Hasta Bir Asilzade Oldum Bölüm 167: Zeka Savaşı (3) - Fenrir Scans
Karanlık Mod?

Hasta Bir Asilzade Oldum Bölüm 167: Zeka Savaşı (3)

Hasta Bir Asilzade Oldum novelini en güncel şekilde Fenrir Scansdan okuyun.

Hasta Bir Asilzade Oldum Novel Oku

'…?'

Ruel, Adea'nın elinin sıcaklığı dışında hiçbir şey hissetmedi.

'Adea gerçekten onlardan biri değil mi?'

Kralların, prenseslerin ve prenslerin yanından geçerken hissettiği o tanıdık örümcek ağına yakalanma hissini hissetmiyordu.

Ruel kendini toparladı, Adea'nın elini bıraktı ve ona teşekkür etti.

“Teşekkür ederim, Majesteleri.”

“Bu el sıkışma Büyük Adam'ı anlamanın bir yolu mu?”

“Hiç de bile. Bu sadece seni selamlama şeklimdi. Eğer kabaysam lütfen beni affedin.”

“Böylece? Yazık.”

Adea gerçekten pişmanlığını dile getirdi.

Ruel uyluğunu biraz daha sert bir şekilde çimdikledi.

Eğer sezgisi doğruysa Adea Kran Büyük Adam değildi.

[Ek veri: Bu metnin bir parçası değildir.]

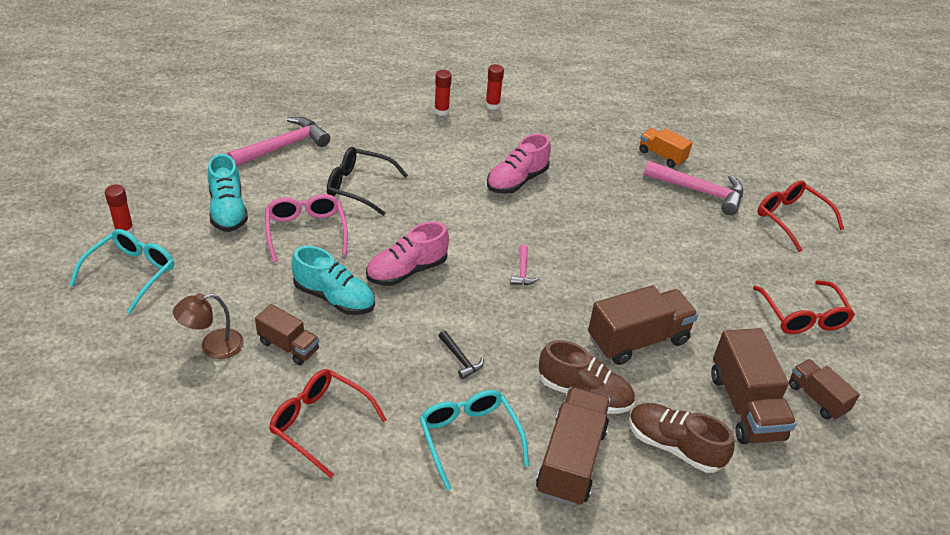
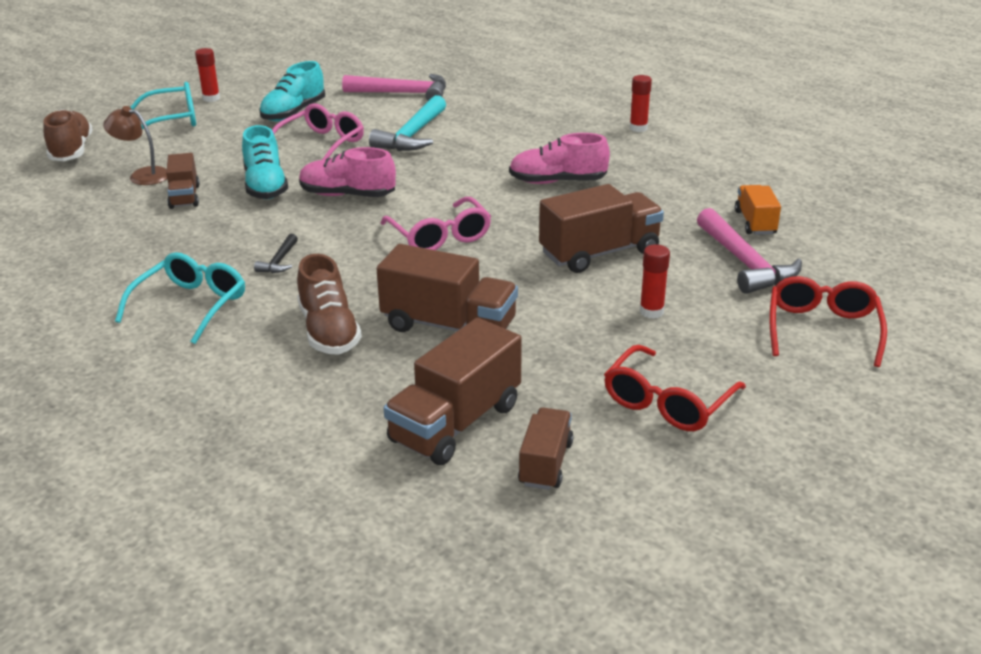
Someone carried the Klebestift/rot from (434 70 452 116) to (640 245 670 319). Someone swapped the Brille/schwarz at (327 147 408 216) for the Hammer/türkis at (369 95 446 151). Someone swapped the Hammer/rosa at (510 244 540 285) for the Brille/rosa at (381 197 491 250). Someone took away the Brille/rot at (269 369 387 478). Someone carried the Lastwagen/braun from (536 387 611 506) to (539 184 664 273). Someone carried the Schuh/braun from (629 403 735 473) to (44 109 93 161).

Emin olmak için önce Adea'ya bir soru sormaya karar verdi.

Adea'nın sihirli sözleşmede yazdığı “Kızıl Kül olayı çözülene kadar Ruel Setiria'ya gerçeği söyleyeceğime yemin ederim” ifadesinin etkili olup olmadığını bilmek istiyordu.

“Medeas Tehel. Lütfen bana ondan bahset.”

Adea ağzını kapattı ve çevresini inceledi.

“Sorun değil. Konuşabilirsin.”

Cassion'ın henüz tepki vermemiş olması, konuşmak için uygun bir zaman olduğu anlamına geliyordu.

Aris de hiçbir tepki göstermedi.

Adea tereddüt ettikten sonra sesini alçalttı.

“Medeas onların tarafında değil, benim tarafımda.”

“Onun bir casus olduğunu mu söylüyorsun?”

Ruel, Adea'nın beklenenden daha cesur olduğunu düşündü ama sonraki sözleriyle çok geçmeden hayal kırıklığına uğradı.

“Onu ben yerleştirmedim; o bana isteyerek geldi.”

“En azından sihirli bir sözleşme yazdın mı? Bu yüzden mi kendini güvende hissediyorsun?”

Karşı taraf Kızıl Kül'ün bir üyesiydi.

Medeas, Adea için ne yapmış olursa olsun, Ruel buna kolayca inanmakta zorlanıyordu.

“Bu kadar aptal birine mi benziyorum?”

“Herkes aptaldır. Ben bir istisna değilim.

Adea bir an durakladı.

Ruel'in şüphe dolu bakışları Adea'yı da hayal kırıklığına uğratmış gibiydi.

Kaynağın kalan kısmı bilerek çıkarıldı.